Infrastructure Monitoring & Edge Routing Stack
Overview
This repository provides a standardized, portable Docker-based stack for:
- Host-level monitoring
- Metrics collection and visualization
- Service uptime tracking
- Reverse proxy routing for internal services
It is designed to be deployed consistently across multiple nodes, with minimal per-host customization via environment variables.
Core Components
| Component | Purpose |
|---|---|
| Traefik | Edge router and reverse proxy with automatic TLS |
| Prometheus | Metrics collection and storage |
| Grafana | Metrics visualization and dashboards |
| Node Exporter | Host-level metrics (CPU, memory, disk, etc.) |
| Uptime Kuma | Service uptime monitoring and alerting |
Architecture Summary
- Each host runs:
- A local monitoring stack
- A Traefik instance for routing
- Services are exposed internally and routed via Traefik using host-based rules
- TLS certificates are automatically managed via Cloudflare DNS
- Configuration is environment-driven for portability
Repository Structure
infra/ docker/ monitoring/ docker-compose.yml prometheus.yml traefik/ docker-compose.yml traefik.yml middlewares.yml env/ example.env prod/ node1.env node2.env scripts/ bootstrap.sh Makefile
Prerequisites
-
Docker + DockerCompose -
A configured external Docker network:
docker network create frontend -
Cloudflare API token (for TLS certificate provisioning)
-
Basic understanding of Docker and reverse proxies
Configuration
All configuration is driven via .env files.
Setup
- Copy the example environment file:
cp env/example.env .env
- Modify values as needed:
- Domains (e.g.,
grafana.vpn.savant.io) - Ports
- Credentials
- File paths
Deployment
Start Traefik
docker compose -f docker/traefik/docker-compose.yml up -d
Start Monitoring Stack
docker compose -f docker/monitoring/docker-compose.yml up -d
Access Points
| Service | URL |
|---|---|
| Traefik UI | https://traefik.vpn.savant.io |
| Grafana | https://grafana.vpn.savant.io |
| Prometheus | http://:9090 |
| Uptime Kuma | http://:3001 |
Customization
Adding a New Service Behind Traefik
Add labels to any container:
labels:
- "traefik.enable=true"
- "traefik.http.routers.myapp.rule=Host(`myapp.example.com`)"

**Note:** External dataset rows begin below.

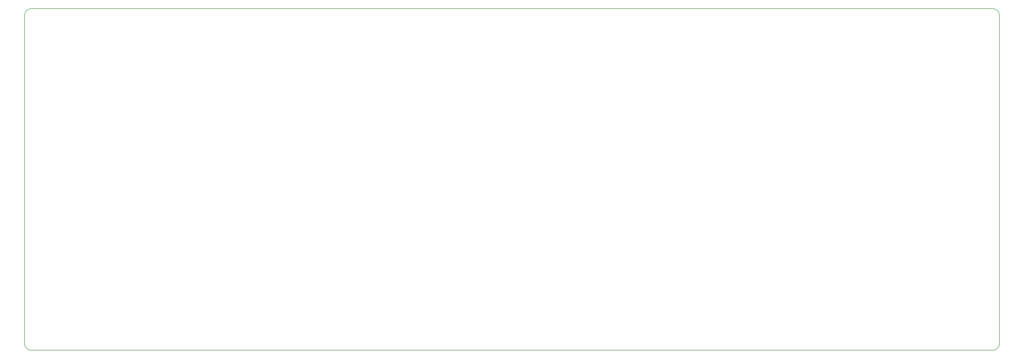
<source format=gm1>
G04 #@! TF.GenerationSoftware,KiCad,Pcbnew,(5.1.6)-1*
G04 #@! TF.CreationDate,2020-07-22T14:48:11-04:00*
G04 #@! TF.ProjectId,Edgedancer81,45646765-6461-46e6-9365-7238312e6b69,rev?*
G04 #@! TF.SameCoordinates,Original*
G04 #@! TF.FileFunction,Profile,NP*
%FSLAX46Y46*%
G04 Gerber Fmt 4.6, Leading zero omitted, Abs format (unit mm)*
G04 Created by KiCad (PCBNEW (5.1.6)-1) date 2020-07-22 14:48:11*
%MOMM*%
%LPD*%
G01*
G04 APERTURE LIST*
G04 #@! TA.AperFunction,Profile*
%ADD10C,0.150000*%
G04 #@! TD*
G04 APERTURE END LIST*
D10*
X384175000Y-196850000D02*
G75*
G02*
X381793750Y-199231250I-2381250J0D01*
G01*
X384175000Y-76993750D02*
X384175000Y-196850000D01*
X381793750Y-74612500D02*
G75*
G02*
X384175000Y-76993750I0J-2381250D01*
G01*
X28575000Y-76993750D02*
X28575000Y-196850000D01*
X30956250Y-199231250D02*
G75*
G02*
X28575000Y-196850000I0J2381250D01*
G01*
X28575000Y-76993750D02*
G75*
G02*
X30956250Y-74612500I2381250J0D01*
G01*
X30956250Y-74612500D02*
X381793750Y-74612500D01*
X381793750Y-199231250D02*
X30956250Y-199231250D01*
M02*

</source>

- "traefik.http.routers.myapp.entrypoints=websecure"
- "traefik.http.routers.myapp.tls=true"
- "traefik.http.services.myapp.loadbalancer.server.port=3000"
Per-Node Configuration
Each node can override:
- Domain names
- Ports
- Credentials
- File paths
Using its own .env file:
env/prod/nodeX.env
Operational Notes
- Do not expose Grafana or Traefik publicly without authentication
- Change default credentials immediately
- Ensure
acme.jsonhas correct permissions:
chmod 600 /opt/traefik/acme.json
node-exporterruns in host mode and requires elevated visibility into the system
Scaling Strategy
For multiple nodes:
- Maintain a single Git repository
- Use per-node .env files
- Deploy via:
- Manual git pull + docker compose
- Or automation tools (e.g., Ansible)
Future Improvements
- Centralized logging (Loki / ELK)
- Alerting integration (Alertmanager)
- SSO / authentication layer (e.g., OAuth / Authelia)
- GitOps-based deployment model
Quick Start (TL;DR)
git clone <repo>
cd infra
cp env/example.env .env
# edit .env
vim .env
docker network create frontend
docker compose -f docker/traefik/docker-compose.yml up -d
docker compose -f docker/monitoring/docker-compose.yml up -d
Purpose
This project aims to provide:
- A repeatable infrastructure baseline
- Immediate visibility into host and service health
- A clean entry point for expanding internal services
It is intentionally minimal, composable, and environment-driven.